KaluArchchi, a villager of Andarabedda was setting out to have a bath at the Mahagalgamuwa tank five miles away. When she returned it would be evening. The area around the tank is also frequented by elephants in search of water. Returning after a bath in the murky green waters of Siyambalamgamuwa, a villager and her young son, who came from Usgalasiyambalangamuwa, said they have no other place to go for a bath. “We have not been able to cultivate for two seasons,” she said. “With the extended drought, food is scarce as well as water and I don’t know how the villagers manage to survive,” Krishantha commented.

Siyambalangamuwa tank, built by King Mahasen in 206 AD., has an area of 71 sq. miles and is usually full, the villagers say. Now there is only a small pool of green and brackish water in the centre, which is unsuitable for use. Even the elephants shun this water. Repairs are being carried out by contractors engaged by the Irrigation Department but work seems to be rather slow.
As we were returning from Galgamuwa, there was a brief ten minute shower of rain. Overjoyed villagers ran out to savour the first drops of rain after over five months. However their joy was short-lived as the rain was not sufficient to wet the parched ground. A half-hour shower two days later brought in a little water to the tanks but was still not sufficient for use as it was only wet mud.
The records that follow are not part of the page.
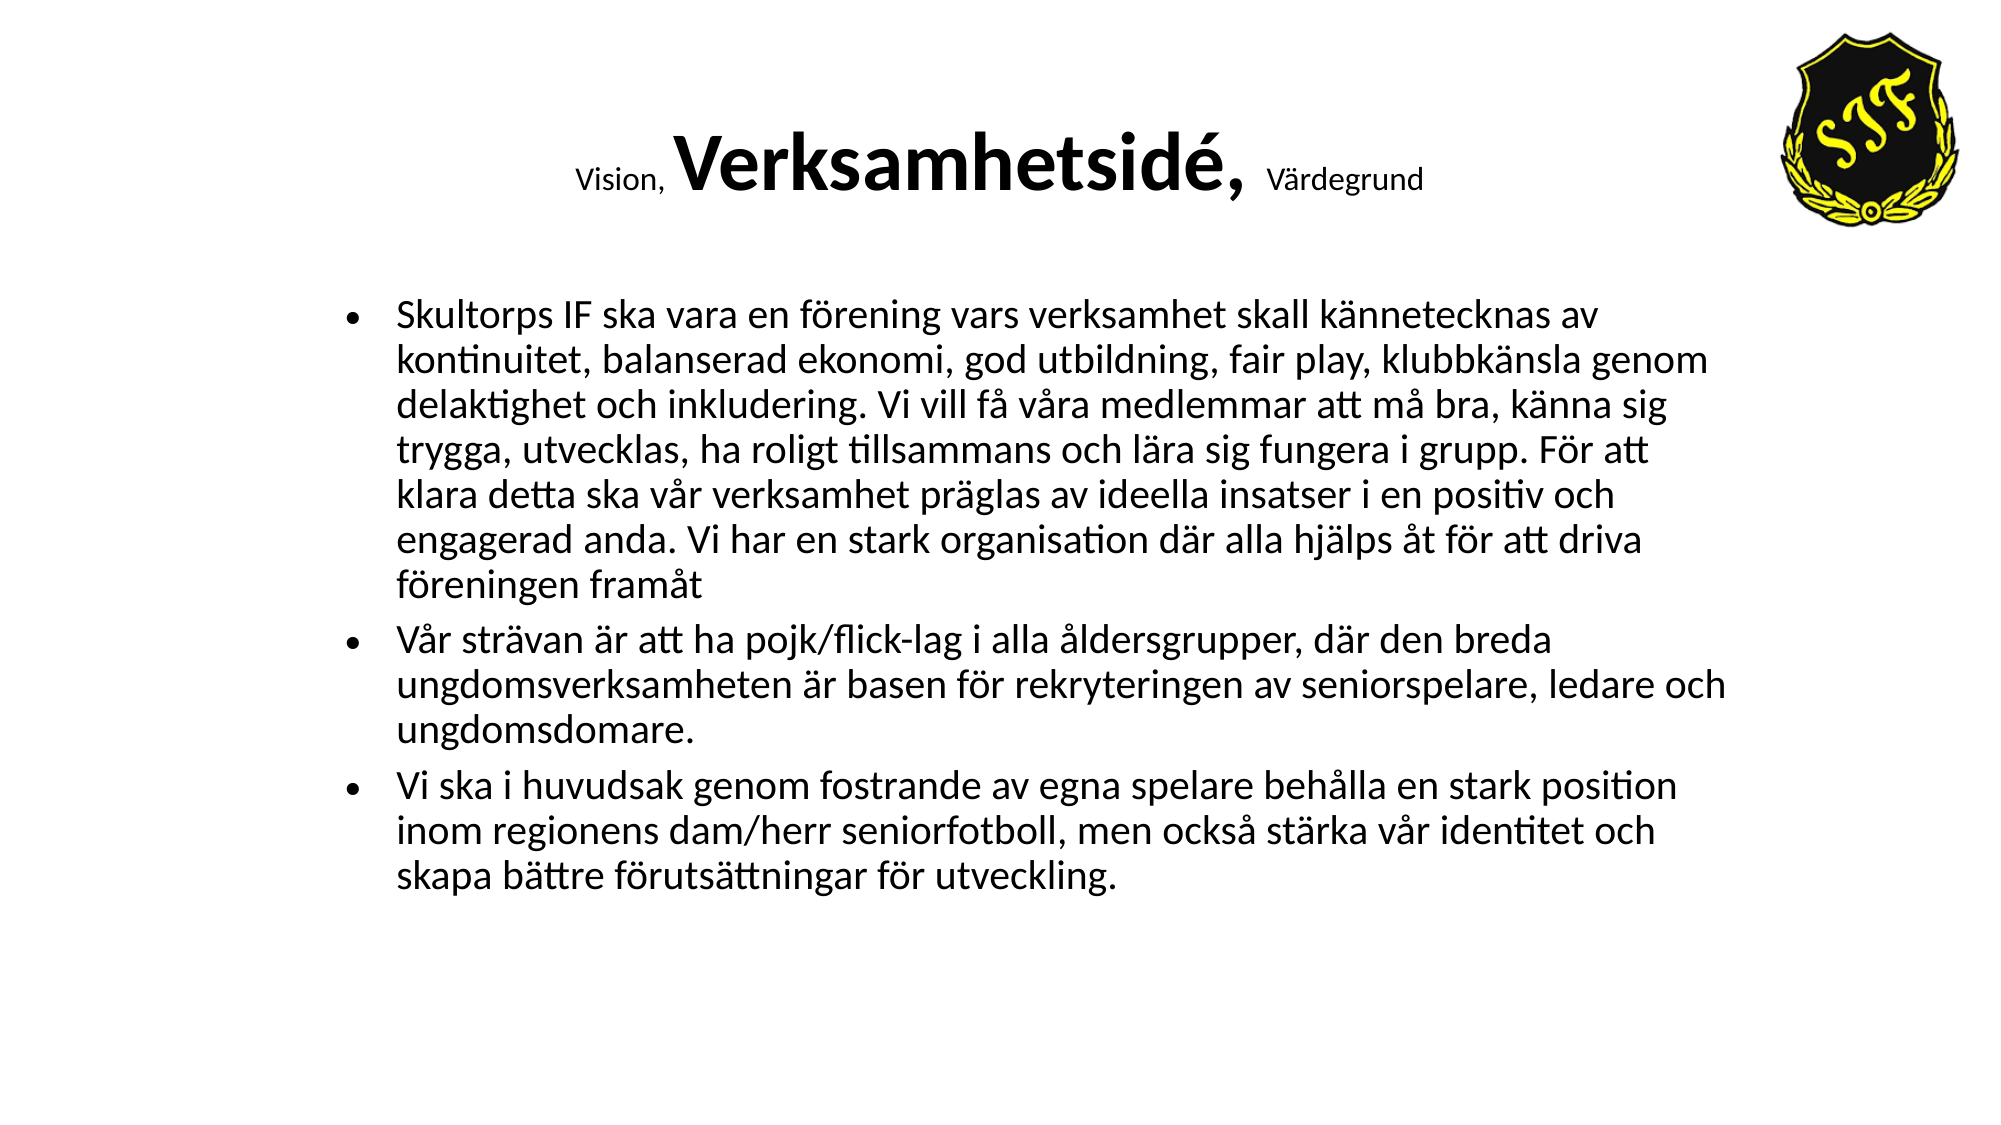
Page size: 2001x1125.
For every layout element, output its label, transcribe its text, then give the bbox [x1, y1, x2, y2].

picture [1749, 2, 1985, 263]
subtitle Skultorps IF ska vara en förening vars verksamhet skall kännetecknas av kontinuitet, balanserad ekonomi, god utbildning, fair play, klubbkänsla genom delaktighet och inkludering. Vi vill få våra medlemmar att må bra, känna sig trygga, utvecklas, ha roligt tillsammans och lära sig fungera i grupp. För att klara detta ska vår verksamhet präglas av ideella insatser i en positiv och engagerad anda. Vi har en stark organisation där alla hjälps åt för att driva föreningen framåt Vår strävan är att ha pojk/flick-lag i alla åldersgrupper, där den breda ungdomsverksamheten är basen för rekryteringen av seniorspelare, ledare och ungdomsdomare. Vi ska i huvudsak genom fostrande av egna spelare behålla en stark position inom regionens dam/herr seniorfotboll, men också stärka vår identitet och skapa bättre förutsättningar för utveckling. [249, 284, 1750, 1000]
title Vision, Verksamhetsidé, Värdegrund [249, 48, 1744, 217]
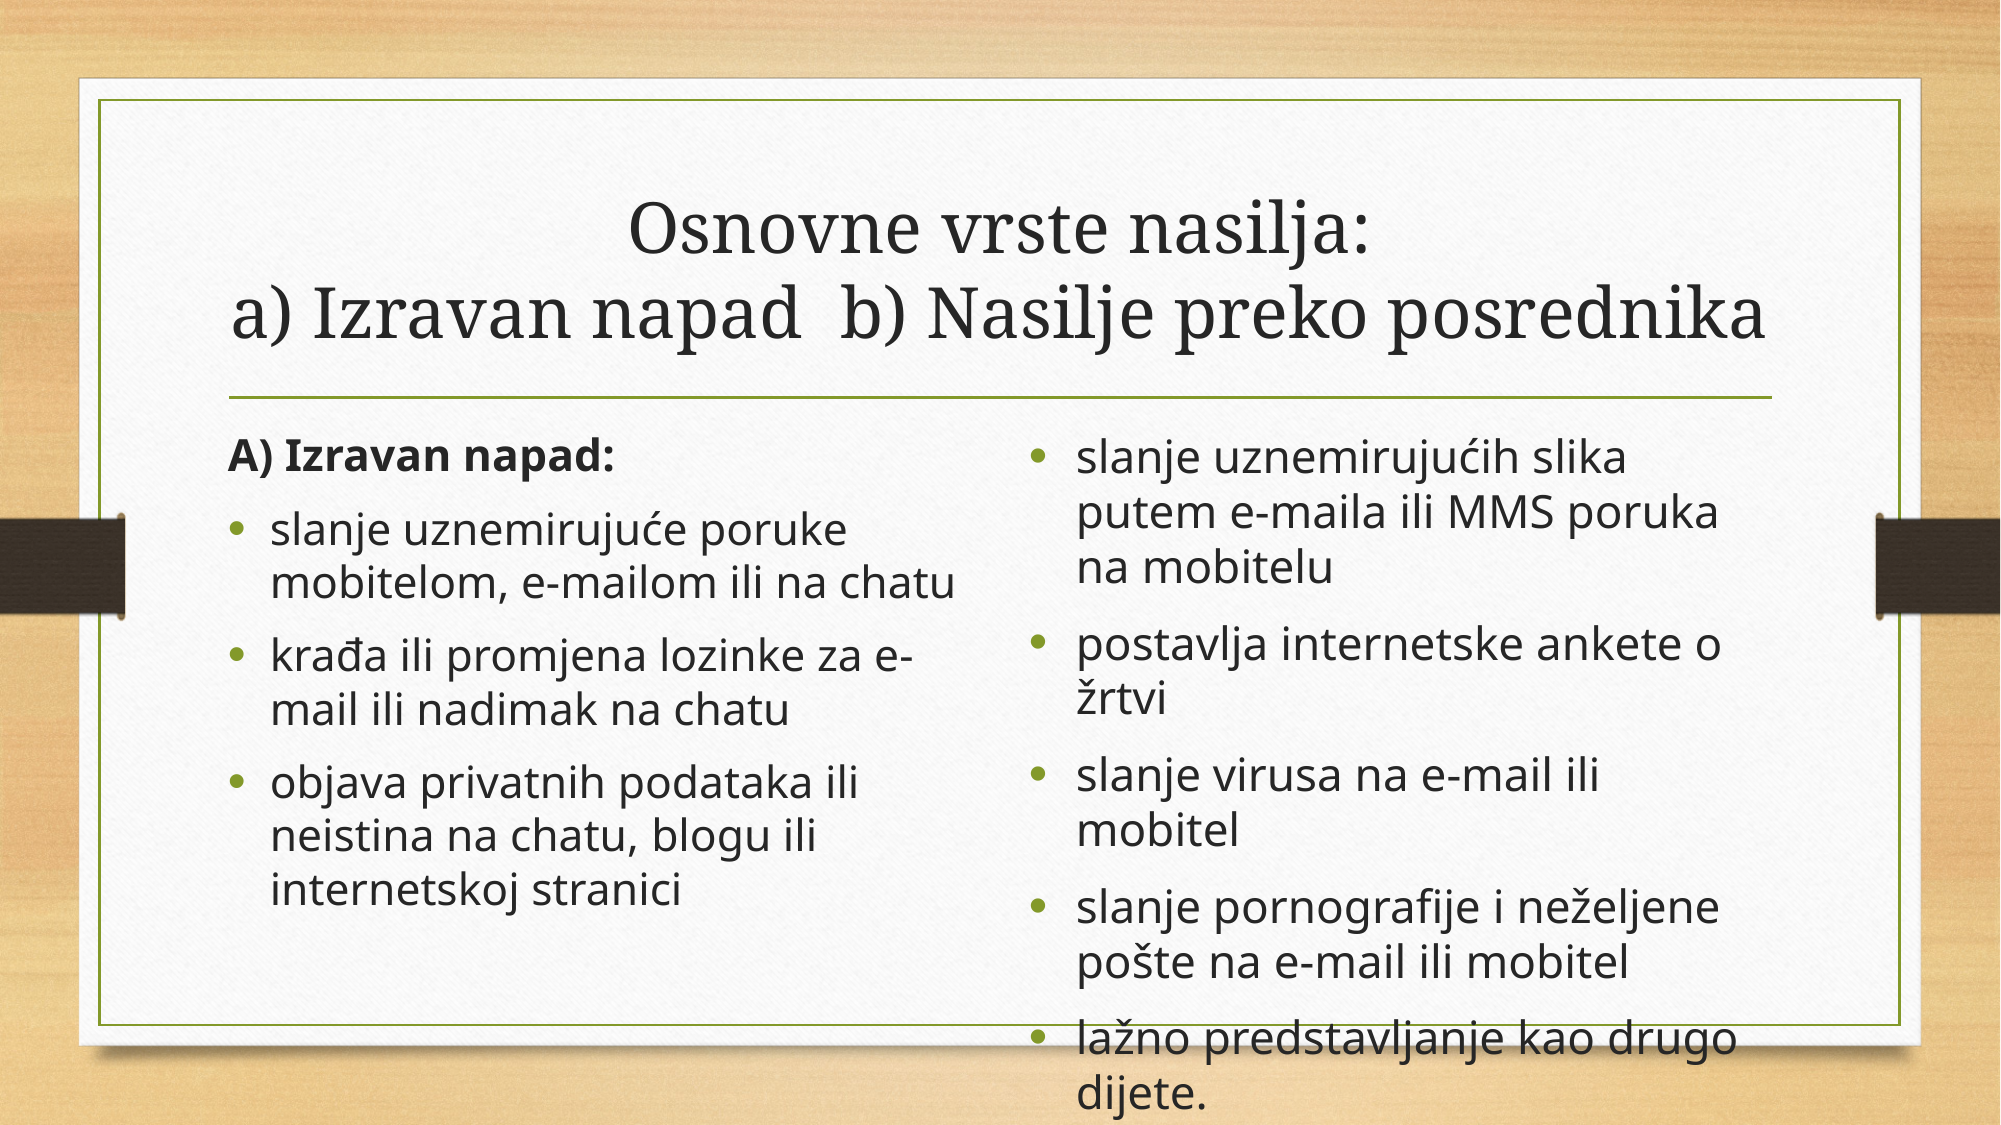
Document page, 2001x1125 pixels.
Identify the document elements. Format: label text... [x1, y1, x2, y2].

With the rains reported in Minneriya, Polonnaruwa and other nearby places the poor villagers of Galgamuwa, gaze hopefully at the sky for the rain clouds.

A school for eager young minds

The Methkekulu Pre-School caters to the poorest children in the villages around Siyambalangamuwa in Galgamuwa. Forty children from Paardipanchawa, a village of chena cultivators and Andarabedda, a village of Telegu-speaking gypsy community now enjoy the facilties made available to them.

Methkekulu was established in January 2008 by Methwela Foundation, in Paardipanchawa. Two dedicated trained teachers conduct the classes for the children from impoverished families, located in remote villages, who have been deprived of an education.

The school was opened in an abandoned pre-school building released by the state. A shramadana was conducted to repair and clean up the premises with parents enthusiastically joining in.

At the beginning of the year each child is given three uniforms. As the majority of children are malnourished and most of them come to school on an empty stomach, the school provides a cup of milk and biscuits in the morning and a nourishing meal of Samaposha twice a week. The children are also provided school books.

The children from the gypsy community of Andarabedda are now integrated with the other children and join in the activities. During the year, various events such as a SingithiPola, Sinhala and Tamil New Year celebrations etc are held and their yearend concert is a welcome social gathering for the villagers. An annual trip to Colombo for their first sight of the sea and a visit to the zoo are greatly enjoyed by the children as well as the parents.